Bing COVID-19 Tracker Report 5/5/2020 (6:27 AM)
U.S. Total Deaths Near 70,000
According to the Bing COVID-19 Tracker, global COVID-19 cases have reached 3,584,174. Active cases hit 2,164,603, which is a gain of 36,805 since yesterday. Recovered cases rose to 1,167,991, up by 40,104, and deaths reached 251,580, a spike of 4,089.
Total COVID-19 confirmed cases in the United States hit 1,208,674, or a third of the world’s total. Active cases reached 979,058, a surge of 17,736, and recovered cases were 159,936, higher by 6,690. Fatal cases in America reached 69,680, after adding 1,394 in a day.
Death counts are already ahead of some models that forecast between 60,000 and 66,000. It appears they will be close to a model figure released on April 1, which showed a forecast of between 100,000 and 240,000 before the end of the first week in August.
New York City’s Active Case Problem
New York City, long the center of the COVID-19 pandemic, has reached 174,331 confirmed cases and 13,538 deaths. Each figure is suspected to be undercounted. One of the city’s challenges is the percentage of confirmed cases that are still active. That figure is currently 160,793, or 92% of confirmed cases.
On a national basis, the ratio is much better, at 81%, with active cases of 979,058 against confirmed cases of 1,208,674.
The New York City number is not entirely outside the norm. In some other large cities and counties, the ratio is also unfavorable. Cook County, which includes Chicago, has 61,178 active cases against 63,840 confirmed cases, or 96%. Los Angeles County, which includes Los Angeles and several other cities, has 24,960 active cases against 26,217 confirmed cases, for a ratio of 95%.

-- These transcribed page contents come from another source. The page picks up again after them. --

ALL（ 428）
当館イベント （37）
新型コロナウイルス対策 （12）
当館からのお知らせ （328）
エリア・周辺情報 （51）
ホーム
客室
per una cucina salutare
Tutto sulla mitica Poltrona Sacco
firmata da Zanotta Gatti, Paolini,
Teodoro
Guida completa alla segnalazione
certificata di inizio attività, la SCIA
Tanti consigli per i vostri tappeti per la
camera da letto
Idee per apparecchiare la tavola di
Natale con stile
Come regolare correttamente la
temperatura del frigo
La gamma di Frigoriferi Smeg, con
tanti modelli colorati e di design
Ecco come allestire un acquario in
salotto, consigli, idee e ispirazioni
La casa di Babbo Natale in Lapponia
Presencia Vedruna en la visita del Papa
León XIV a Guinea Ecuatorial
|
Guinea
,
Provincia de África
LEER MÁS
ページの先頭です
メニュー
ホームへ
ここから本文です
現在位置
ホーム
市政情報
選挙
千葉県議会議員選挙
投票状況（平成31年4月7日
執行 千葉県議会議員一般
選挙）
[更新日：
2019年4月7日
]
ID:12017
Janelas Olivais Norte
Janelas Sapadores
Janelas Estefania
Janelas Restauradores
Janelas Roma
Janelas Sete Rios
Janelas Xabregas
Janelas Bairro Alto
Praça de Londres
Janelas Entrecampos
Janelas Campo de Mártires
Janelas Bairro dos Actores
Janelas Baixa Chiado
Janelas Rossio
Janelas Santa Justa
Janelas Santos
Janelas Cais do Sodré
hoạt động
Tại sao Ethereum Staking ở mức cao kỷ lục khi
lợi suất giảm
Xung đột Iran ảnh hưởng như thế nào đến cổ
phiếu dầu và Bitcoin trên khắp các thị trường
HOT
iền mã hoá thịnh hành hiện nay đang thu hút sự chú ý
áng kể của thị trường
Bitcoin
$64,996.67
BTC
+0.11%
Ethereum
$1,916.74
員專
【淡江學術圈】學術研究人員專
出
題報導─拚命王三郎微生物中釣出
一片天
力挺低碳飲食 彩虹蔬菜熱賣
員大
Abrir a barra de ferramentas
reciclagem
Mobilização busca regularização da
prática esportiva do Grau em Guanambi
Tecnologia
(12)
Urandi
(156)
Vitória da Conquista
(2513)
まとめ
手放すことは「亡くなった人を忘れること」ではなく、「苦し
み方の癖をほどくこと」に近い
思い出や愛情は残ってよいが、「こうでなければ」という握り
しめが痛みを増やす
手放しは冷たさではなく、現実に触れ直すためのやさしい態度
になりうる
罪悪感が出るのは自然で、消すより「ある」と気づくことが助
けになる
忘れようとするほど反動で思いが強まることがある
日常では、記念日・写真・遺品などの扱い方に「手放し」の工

The reason for the disparity may be the growth of active cases against confirmed cases, which in many cities is rising faster than the number of deaths. The period over which people recover can be two to six weeks, and in some serious cases longer. This leaves them on the active case list for as much as a month.
The measure for recovery is also strict, which may keep people on the active case list. The Centers for Disease Control and Prevention (CDC) says recovery is measured by people who have not had a fever for three days. Those taking fever-reducing medicine do not count. Alternatively, a person has to be at least seven days from when their symptoms started. People who have had two negative tests in 24 hours also qualify as recovered.

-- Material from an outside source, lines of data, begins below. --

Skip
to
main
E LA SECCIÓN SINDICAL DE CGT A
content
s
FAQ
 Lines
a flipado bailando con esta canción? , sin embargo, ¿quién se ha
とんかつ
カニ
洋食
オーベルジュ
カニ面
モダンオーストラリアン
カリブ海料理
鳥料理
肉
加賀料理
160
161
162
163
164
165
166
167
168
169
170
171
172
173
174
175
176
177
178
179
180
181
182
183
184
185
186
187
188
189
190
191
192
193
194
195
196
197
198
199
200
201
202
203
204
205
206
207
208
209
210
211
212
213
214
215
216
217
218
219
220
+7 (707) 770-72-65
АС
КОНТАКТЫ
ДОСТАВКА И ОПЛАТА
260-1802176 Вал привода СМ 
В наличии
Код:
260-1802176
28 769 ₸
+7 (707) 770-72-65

None of this information entirely explains why active cases tend to be higher in many cities than the national average. It does bode poorly for these cities if confirmed cases start to rise again.
Germany May No Longer Be Envied by Other Large Countries
Germany was supposed to be the model for how large countries should track and treat COVID-19. Recent figures show that the rise in confirmed cases and deaths in Germany means that is less likely to be true. While the number of people who have recovered is large, death figures have started to surge.
Germany has 166,152 confirmed cases. Its recovered case figure is 127,643, or 77%, but the number of fatal cases has reached 6,993, or 4% of confirmed cases. That ratio is still well below deeply troubled Spain, which has 247,122 confirmed cases and 25,428 deaths.
Germany, which was almost totally locked down and has extensive testing and tracking of COVID-19 positive cases, has begun to open up. At the same time, deaths have started to rise at a rate of 100 to 200 per day. This has lifted it close to the daily figures in Spain and Italy. That may be because the infection rate is undercounted by a factor of 10 times, according to the University of Bonn. More people than expected are sick, which means the number of people dying will tend to be higher than expected as well.
The German example is more proof that death rates and the ratio to confirmed cases, even when reported by the government, can be highly inaccurate.